Eight weeks after sixteen-year-old Andie Hamilton gives her virginity to her best friend, “the stick” says she’s pregnant.

Her friends treat her like she’s carrying the plague, her classmates torture and ridicule her, and the boy she thought loved her doesn’t even care. Afraid to experience the next seven months alone, she turns to her ex-boyfriend, Neil Donaghue, a dark-haired, blue-eyed player. With him, she finds comfort and the support she desperately needs to make the hardest decision of her life: whether or not to keep the baby.

Then a tragic accident leads Andie to discover Neil’s keeping a secret that could dramatically alter their lives, and she’s forced to make a choice. But after hearing her son’s heartbeat for the first time, she doesn’t know how she’ll ever be able to let go.

my-review

Note: I received an ARC in return for an honest review. 

Okay, here’s the thing, I don’t usually read books about teenage parents. I’m pretty sure I read a book sometime in my life showing it and I saw an unpopular movie but I’m not too big on the topic. Mostly because I find it really unrelatable living in a country where teen girls are pregnant only when they’re already married (that situation has far decreased now). Today, 95% teenagers are virgins by the time they turn 18; and at least 75% until their wedding nights. That is the situation I live in, and therefore simply couldn’t understand.

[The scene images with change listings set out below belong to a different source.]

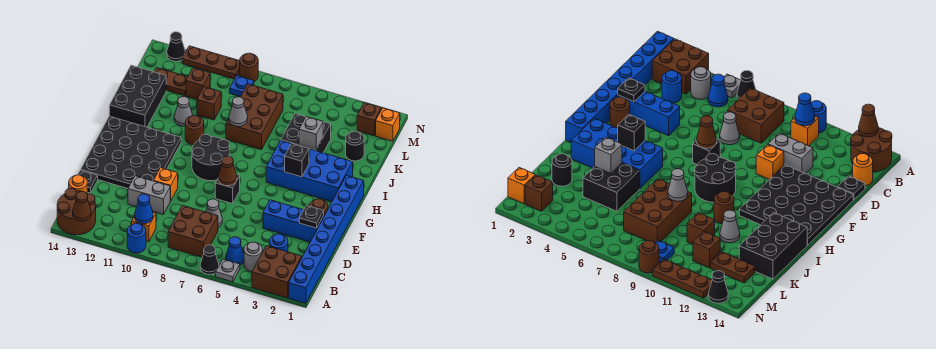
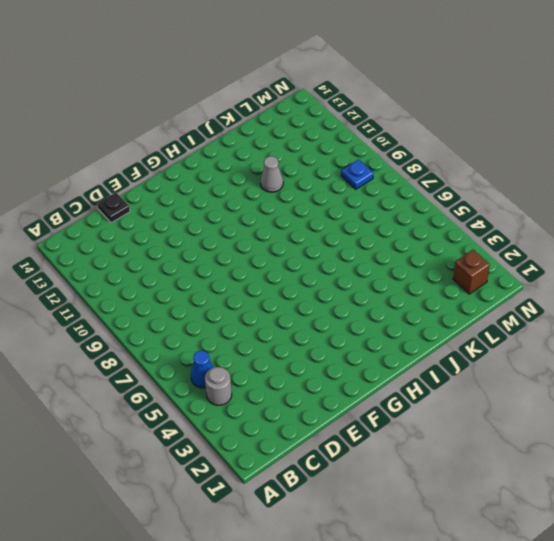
none -> blue brick A1:H1 level 1
none -> brown brick A2:B3 level 1
none -> grey plate A5 level 1
none -> black cone A6 level 1

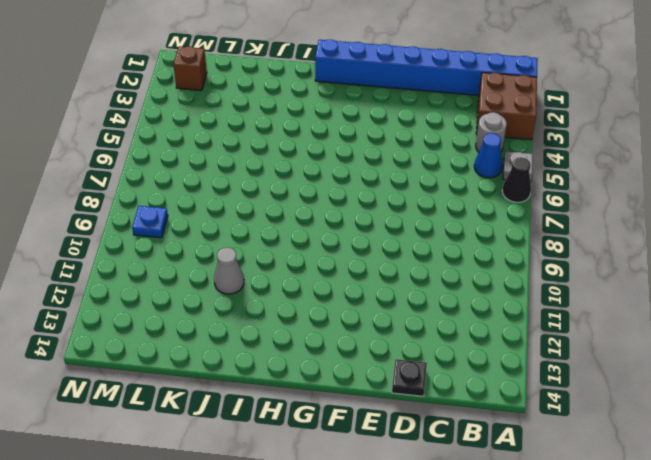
none -> blue round brick A10 level 1
none -> brown round brick A13:B14 level 1
none -> brown brick B7:C8 level 1
none -> orange brick B10 level 1

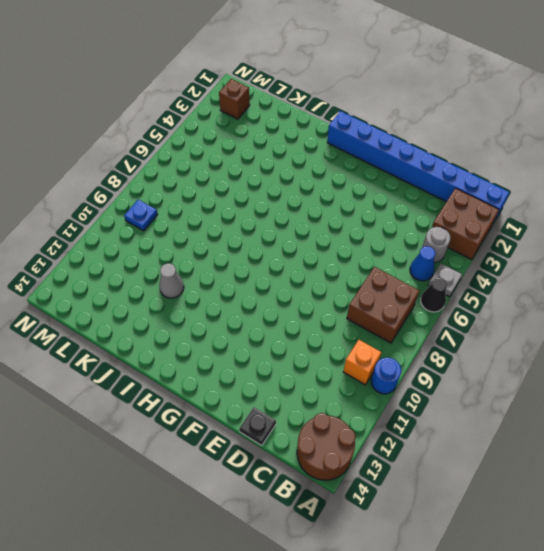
none -> blue round brick C3 level 1
none -> orange round brick C14 level 1
none -> grey cone D7 level 1
none -> grey brick D10:D11 level 1

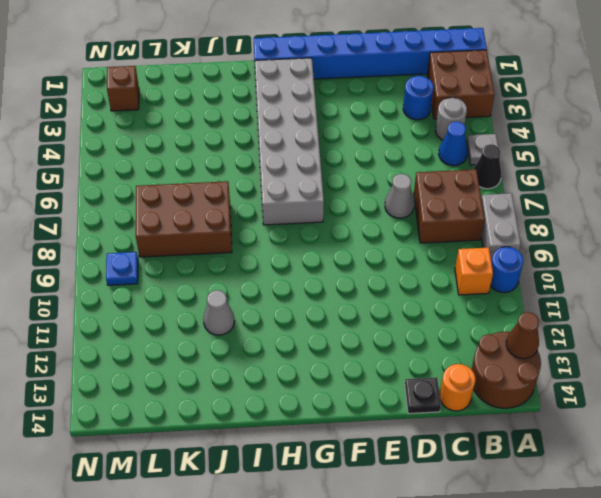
grey brick A8:A9 level 1 -> grey brick D10:D11 level 1
grey brick G2:H7 level 1 -> blue brick H2:I5 level 1
none -> blue brick E2:E4 level 1
none -> orange brick E10 level 1
none -> black plate E11:H14 level 1
none -> brown round brick F2 level 1

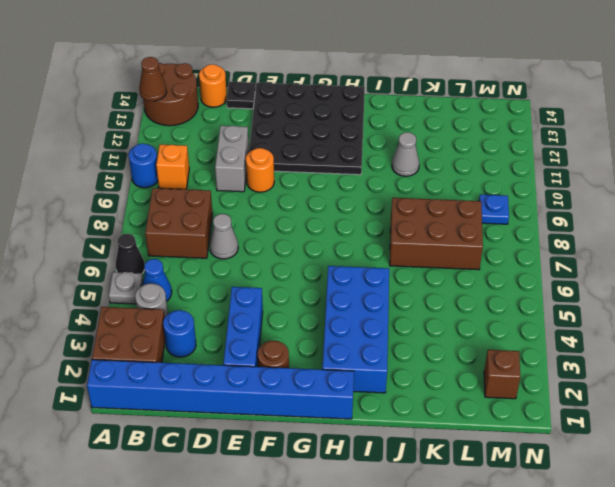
orange round brick E10 level 1 -> orange brick E10 level 1
none -> black brick F7 level 1
none -> black round brick G8:H9 level 1
none -> brown round brick I10 level 1
none -> black brick I13:K14 level 1

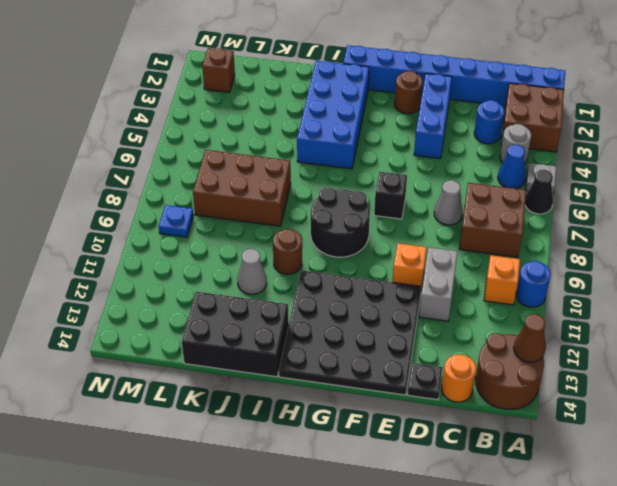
none -> black brick J4:K5 level 1
none -> black round brick K2 level 1
none -> brown brick K10 level 1
none -> brown brick L11 level 1

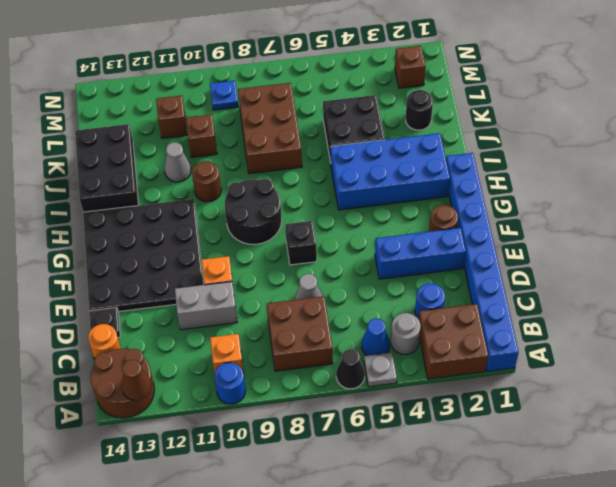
none -> brown plate L12:L13 level 1
none -> orange brick M1 level 1
none -> brown round brick N9 level 1
none -> brown plate N10:N12 level 1

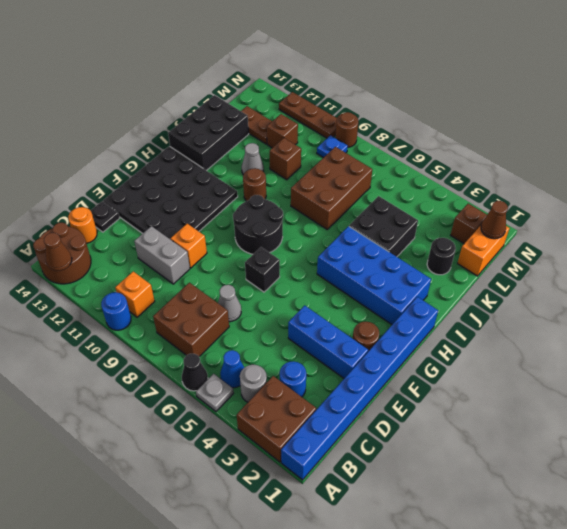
orange brick L1:M1 level 1 -> orange brick M1 level 1
brown cone M1 level 2 -> brown cone F7 level 2
none -> black cone N13 level 1
none -> blue cone B10 level 2
none -> black plate E2 level 2
none -> black brick H4 level 2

Andie is pregnant from her first time, which was with her best friend, and now her world has turned upside down. He refused to acknowledge that he even slept with her, her best friend turned on her and the only person who is kind to her now is the boy she hates.

A lot of moments in the book I felt like her life was like any other normal teenager. I don’t expect that her life did now completely revolve around her pregnancy but she went on dates, homeschooled, and there were plenty of normal scenes and times, which was a bit unsettling if she was so worried about her pregnancy, like she said.

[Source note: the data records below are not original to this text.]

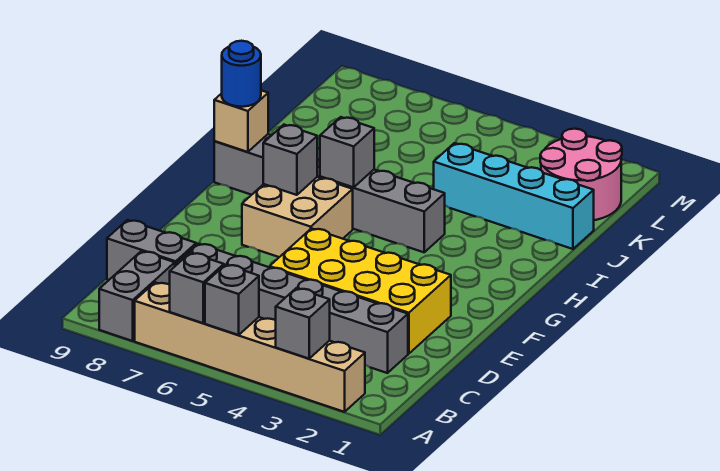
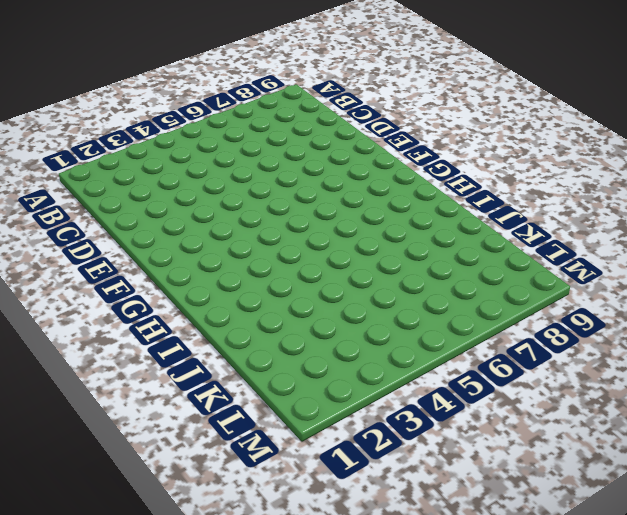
none -> tan brick A2:A7 level 1
none -> grey brick A8:B8 level 1
none -> grey brick C2:C7 level 1

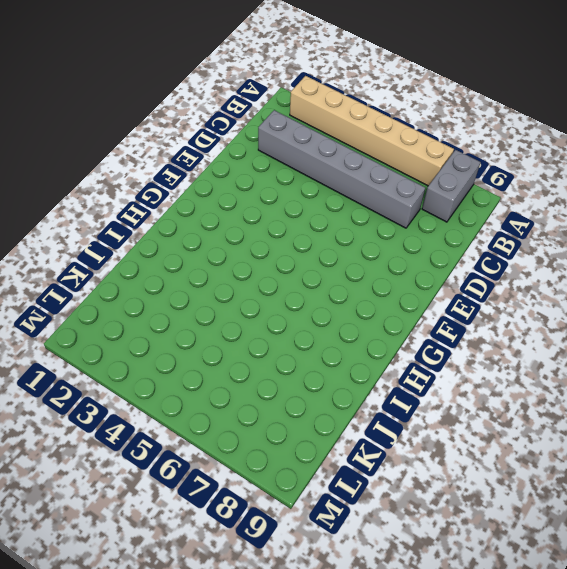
none -> grey brick C8:C9 level 1
none -> yellow brick D2:E5 level 1
none -> tan brick F6:G7 level 1

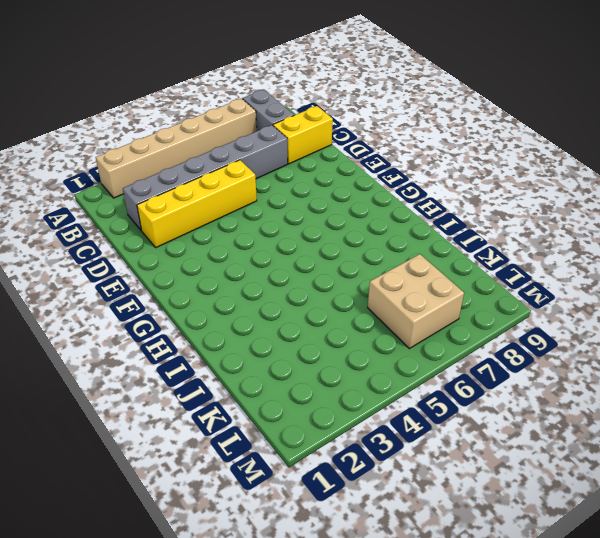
yellow brick C8:C9 level 1 -> grey brick C8:C9 level 1
yellow brick D2:D5 level 1 -> yellow brick D2:E5 level 1
tan brick K6:L7 level 1 -> tan brick F6:G7 level 1
none -> grey brick H4:H9 level 1
none -> cyan brick J1:J4 level 1
none -> pink round brick K1:L2 level 1

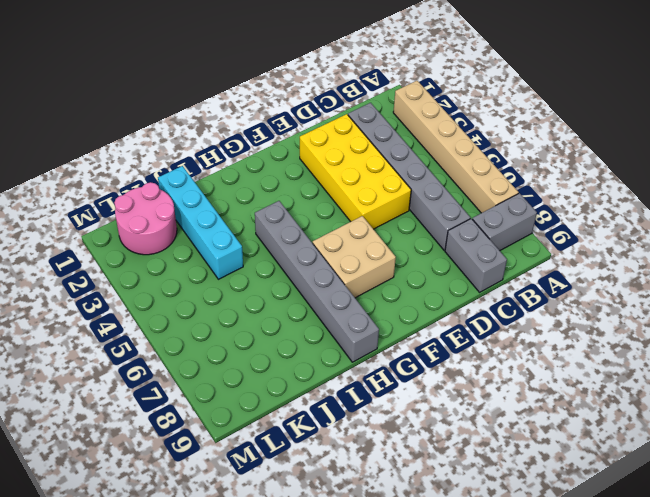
none -> grey brick A3 level 2
none -> grey brick A5 level 2
none -> grey brick A6 level 2

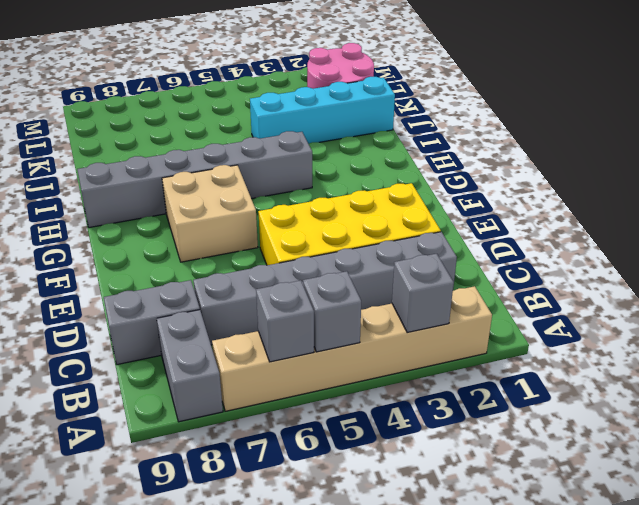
none -> grey brick G7 level 2
none -> grey brick H6 level 2
none -> tan brick H9 level 2

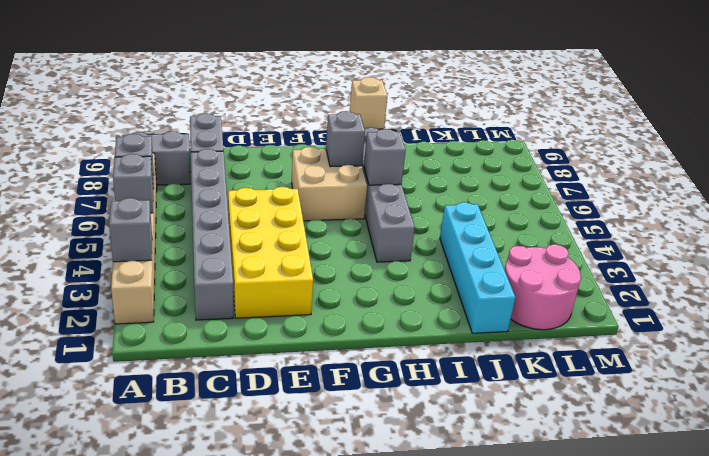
none -> blue round brick H9 level 3

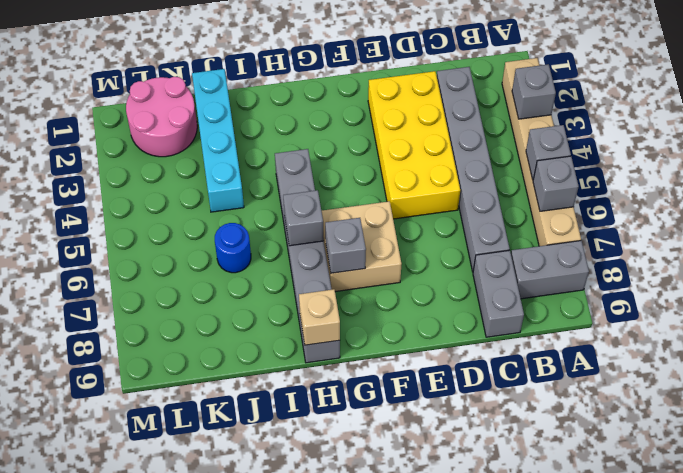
blue round brick J6 level 1 -> blue round brick H9 level 3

Her mom is pretty accepting and supportive but soon a tragic reason rips her away from Andie. Then her life turns to thinking about making it on her own and temporary guardianship.

She’s attached to her son but many circumstances make her wonder whether giving her child up for adoption would be the right choice.

Neil has had a hard life, and he had loved Andie since third grade because of a kind gesture she doesn’t even remember. He takes this chance to earn her trust back and make her love him. 

Like it’s mentioned in the synopsis, I didn’t notice any big secret of Neil that can destroy them or anything. That’s to bring readers in I suppose but I didn’t think anything was that big.

Overall, I felt like the author tried too much to make the story seem good and also problematic. Andie didn’t have too much problem accepting and moving on that she’s pregnant. But to add some spice into the story, the problems with her mom was added in to create heartache and sadness (which I didn’t really feel that much).

An okay book and I would say pick it up if it interests you. For me, it wasn’t that great but I’m sure with books like these, opinions differ person-to-person.